Ao contrário de Guilherme de Occam, Wycliffe era um ardoroso realista no que se refere às proposições universais, na melhor tradição de Agostinho e Anselmo. Como tal, criticou a transubstanciação, que havia se tornado um dogma semi-oficial da igreja no 4° Concílio Lateranense (1215). Segundo essa crença, no momento da consagração a substância dos elementos da Ceia se transforma no corpo e no sangue de Cristo, enquanto que os “acidentes”, isto é, as qualidades exteriores do pão e do vinho, permanecem os mesmos. Em sua obra A eucaristia, Wycliffe argumentou que essa doutrina desonra a Deus, o autor de todas as substâncias, e viola as regras básicas da metafísica e da lógica – quando uma substância é destruída, seus acidentes também o são. Segundo ele, por meio do Espírito Santo as substâncias do pão e do vinho contêm a “presença real” de Jesus Cristo. Como Cristo é duas substâncias, terrena e divina, também a eucaristia é o corpo do pão natural e o corpo de Cristo. Divergindo de Agostinho, rejeitou o conceito ex opere operato, insistindo que os sacramentos só podem transmitir graça se forem recebidos com fé. Suas posições anteciparam o pensamento dos reformadores magisteriais, especialmente Calvino.

Os conceitos de Wycliffe sobre o ministério cristão foram particularmente importantes em sua luta por reformas. Ele argumentou que, mais que orar e ministrar os sacramentos, a responsabilidade principal do sacerdote era pregar o evangelho. Os ministros deviam ser escolhidos pelos próprios membros de cada paróquia. Assim, a igreja devia ser governada pelos fiéis através de seus representantes, e não pela hierarquia. Censurou o poder, as riquezas, a corrupção e os abusos de autoridade e chegou a defender a abolição do papado. Também rejeitou o sistema meritório penitencial elaborado minuciosamente desde a época de Gregório Magno. Sem desprezar as autênticas obras de amor como parte da vida cristã, atribuiu todo o mérito somente a Cristo e enfatizou a graça

e a fé. Antecipando Lutero, condenou também as indulgências, documentos de absolvição das penalidades temporais do pecado, como o purgatório. Afirmou ainda a crença na predestinação.

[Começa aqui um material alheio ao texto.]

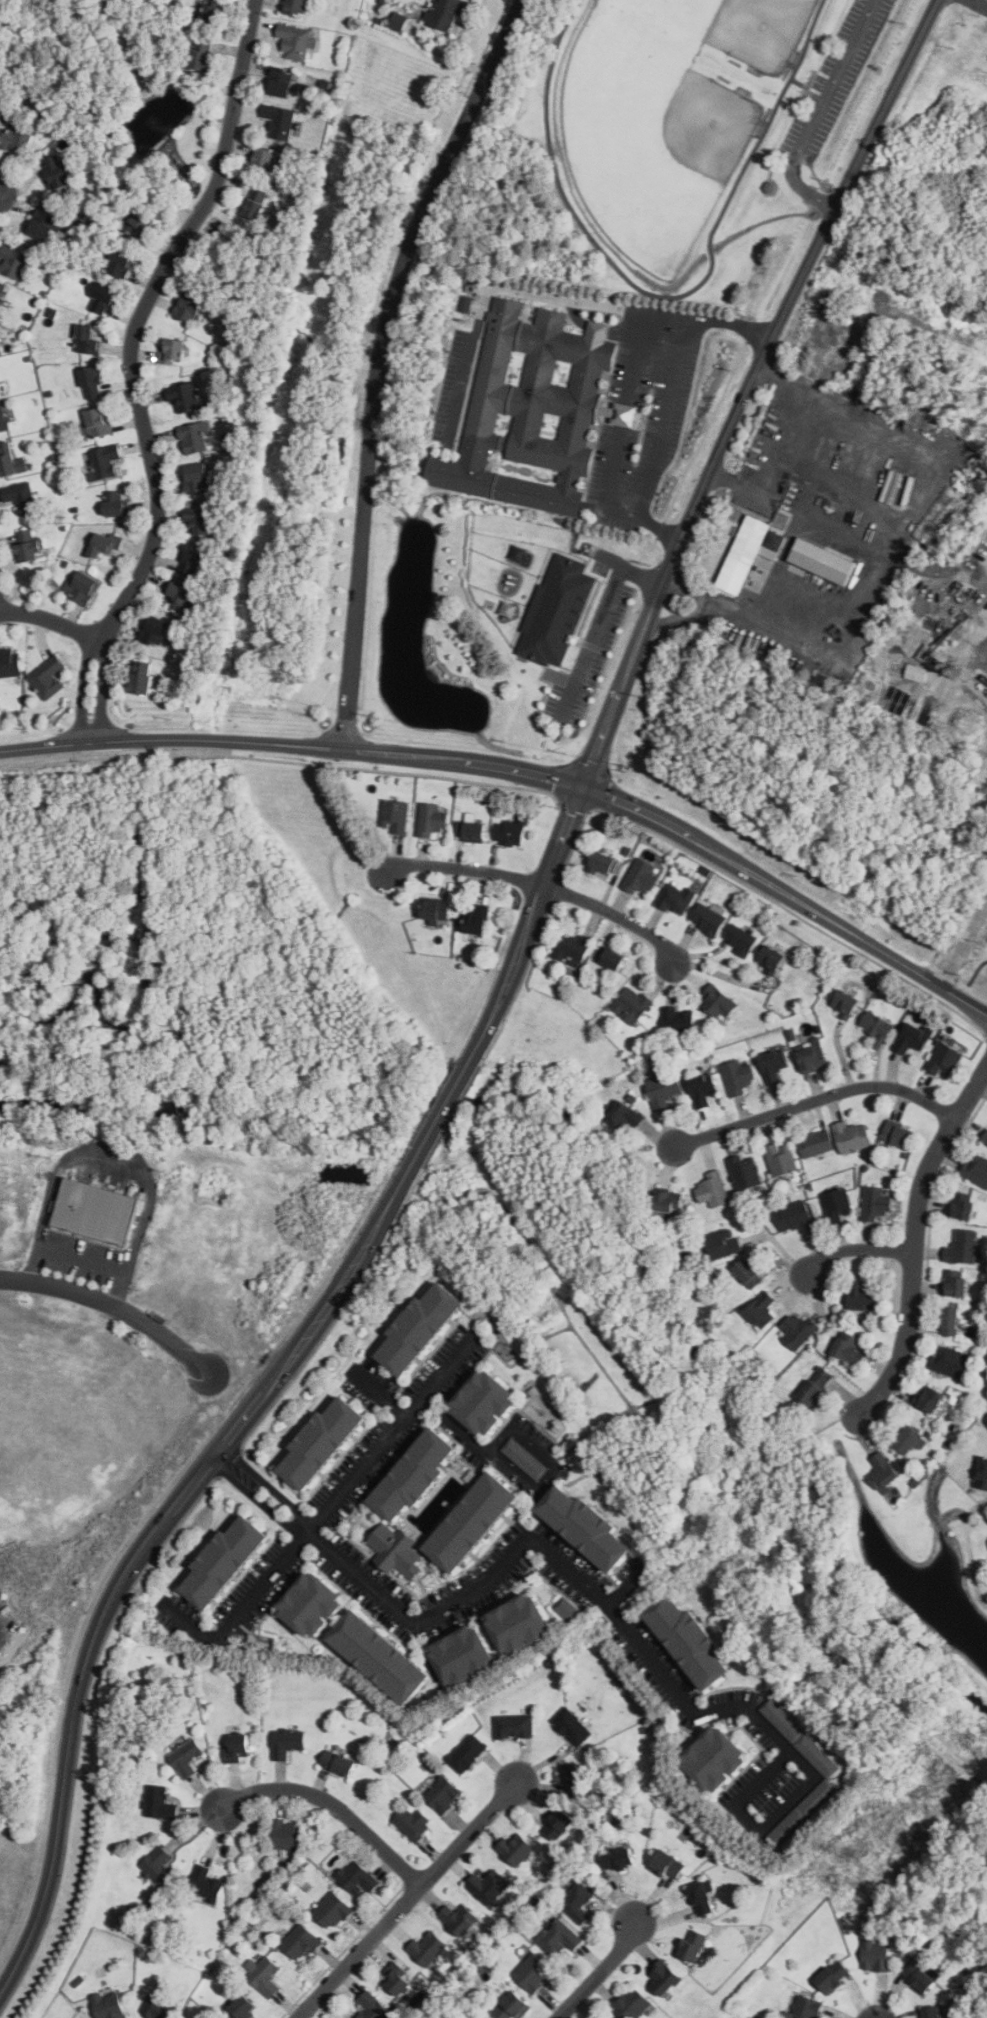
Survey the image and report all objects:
road: (981, 3)
building: (296, 7)
building: (214, 11)
building: (446, 14)
building: (394, 21)
park: (726, 31)
building: (297, 41)
building: (201, 54)
road: (834, 80)
parking lot: (836, 81)
building: (281, 82)
road: (798, 82)
road: (811, 84)
road: (807, 86)
building: (279, 119)
road: (472, 133)
park: (654, 135)
building: (17, 140)
park: (668, 145)
building: (264, 160)
building: (58, 172)
road: (804, 192)
building: (256, 203)
building: (43, 223)
building: (140, 226)
building: (14, 261)
building: (120, 262)
road: (407, 263)
road: (488, 287)
building: (3, 291)
road: (664, 296)
building: (103, 298)
building: (467, 303)
building: (189, 306)
road: (142, 314)
road: (664, 314)
building: (0, 325)
building: (88, 340)
building: (173, 351)
road: (379, 360)
building: (92, 382)
building: (1, 388)
building: (185, 397)
building: (534, 410)
road: (624, 414)
road: (664, 418)
building: (3, 420)
road: (783, 421)
building: (100, 422)
road: (728, 436)
building: (195, 438)
building: (8, 460)
building: (103, 462)
building: (197, 478)
building: (20, 497)
building: (117, 503)
road: (610, 503)
building: (200, 521)
building: (779, 540)
building: (29, 546)
building: (104, 546)
building: (745, 554)
building: (191, 560)
building: (825, 560)
road: (783, 561)
building: (84, 588)
building: (177, 594)
building: (558, 611)
road: (50, 620)
road: (596, 623)
building: (155, 631)
building: (902, 634)
building: (10, 662)
building: (918, 673)
building: (49, 678)
building: (141, 678)
road: (83, 688)
road: (103, 688)
road: (124, 741)
traffic signals: (582, 789)
road: (641, 812)
building: (395, 815)
building: (431, 819)
building: (471, 830)
building: (512, 831)
building: (603, 862)
road: (464, 870)
building: (641, 877)
building: (676, 898)
building: (436, 909)
road: (616, 916)
building: (478, 918)
building: (708, 918)
building: (740, 939)
road: (963, 946)
building: (573, 947)
building: (614, 958)
building: (772, 958)
road: (510, 976)
building: (720, 1001)
building: (633, 1004)
building: (848, 1004)
building: (677, 1020)
building: (877, 1028)
building: (912, 1038)
building: (813, 1055)
building: (944, 1060)
building: (774, 1065)
building: (738, 1076)
building: (664, 1088)
building: (703, 1088)
road: (819, 1102)
road: (439, 1115)
building: (625, 1115)
building: (897, 1133)
building: (852, 1136)
building: (985, 1137)
building: (816, 1143)
building: (780, 1158)
building: (976, 1170)
building: (746, 1171)
building: (713, 1189)
building: (669, 1201)
building: (876, 1202)
building: (837, 1205)
building: (962, 1205)
building: (97, 1209)
building: (795, 1217)
road: (918, 1241)
building: (724, 1243)
building: (963, 1247)
road: (857, 1253)
road: (77, 1260)
building: (749, 1273)
building: (955, 1283)
building: (861, 1296)
road: (115, 1306)
building: (762, 1309)
building: (950, 1320)
building: (421, 1327)
building: (799, 1330)
building: (849, 1348)
building: (949, 1361)
building: (816, 1387)
road: (382, 1395)
building: (931, 1398)
building: (485, 1402)
road: (456, 1428)
building: (322, 1441)
building: (909, 1441)
building: (526, 1458)
road: (555, 1464)
building: (884, 1471)
building: (415, 1474)
building: (983, 1474)
road: (326, 1514)
building: (473, 1521)
building: (586, 1526)
building: (986, 1549)
building: (396, 1550)
road: (145, 1556)
building: (225, 1561)
road: (588, 1586)
building: (312, 1604)
building: (568, 1610)
building: (521, 1624)
building: (690, 1641)
building: (463, 1656)
building: (380, 1657)
building: (515, 1726)
building: (572, 1726)
building: (288, 1742)
building: (238, 1748)
building: (467, 1753)
building: (186, 1757)
building: (716, 1759)
building: (338, 1763)
building: (828, 1772)
building: (575, 1780)
building: (443, 1795)
building: (159, 1803)
road: (336, 1809)
building: (414, 1823)
building: (558, 1823)
building: (287, 1835)
building: (516, 1849)
power tower: (870, 1851)
building: (620, 1859)
building: (668, 1864)
building: (158, 1866)
building: (358, 1877)
building: (205, 1883)
building: (488, 1885)
building: (703, 1898)
road: (411, 1900)
building: (578, 1901)
building: (333, 1910)
building: (460, 1918)
building: (559, 1937)
building: (301, 1942)
building: (692, 1945)
building: (428, 1947)
building: (876, 1955)
road: (599, 1970)
building: (534, 1972)
building: (265, 1976)
building: (835, 1976)
building: (919, 1976)
building: (665, 1977)
building: (398, 1979)
building: (632, 2003)
building: (109, 2005)
building: (373, 2006)
building: (512, 2006)
building: (159, 2008)
building: (803, 2008)
building: (242, 2009)
building: (932, 2012)
building: (481, 2017)
building: (486, 2017)
building: (606, 2017)
building: (610, 2017)

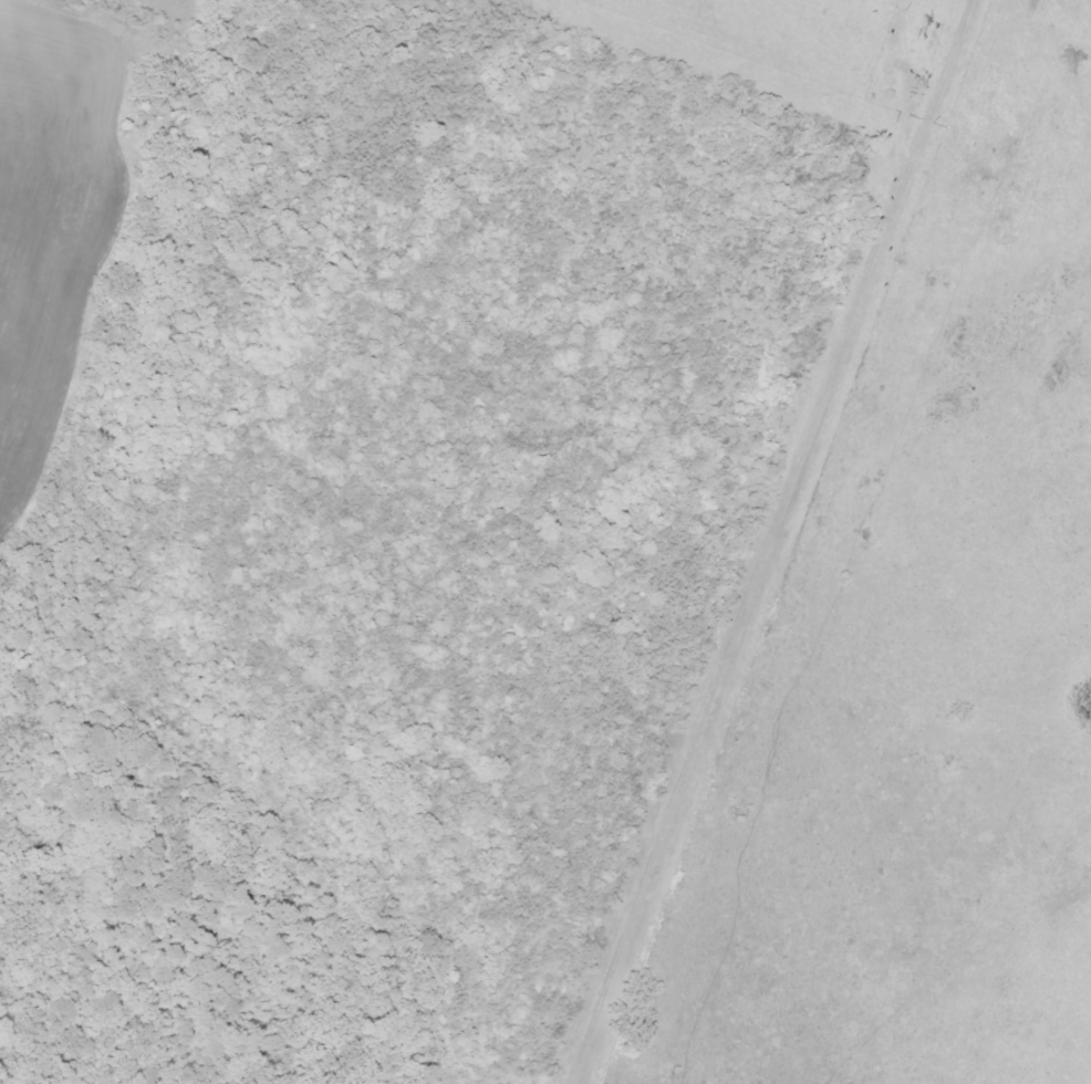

A contribuição mais importante de Wycliffe no âmbito da teologia foi a sua defesa da autoridade suprema das Escrituras como norma de fé, acima da tradição, dos decretos papais e do magistério eclesiástico. Em sua obra A veracidade das Escrituras Sagradas (1378), afirmou a infalibilidade da Palavra de Deus, que se interpreta a si mesma (analogia da Escritura), bem como o papel do Espírito Santo em iluminar a mente dos leitores. No aspecto prático, liderou a tradução da primeira Bíblia completa em inglês – a Bíblia de Oxford (1384), e nos seus últimos anos em Lutterworth organizou um grupo de pregadores leigos, mais tarde chamados lolardos, que ajudaram a preparar a reforma inglesa. Através de João Hus, sua influência se estendeu a outras partes da Europa. Por todas essas razões, Wycliffe foi cognominado “A estrela matutina da Reforma”.

Textos: Bettenson, 265-274.

Análises: Olson, 365-370; González, II:314-321; Lane, I:169-172; Hägglund, 172; Tillich, 206-211.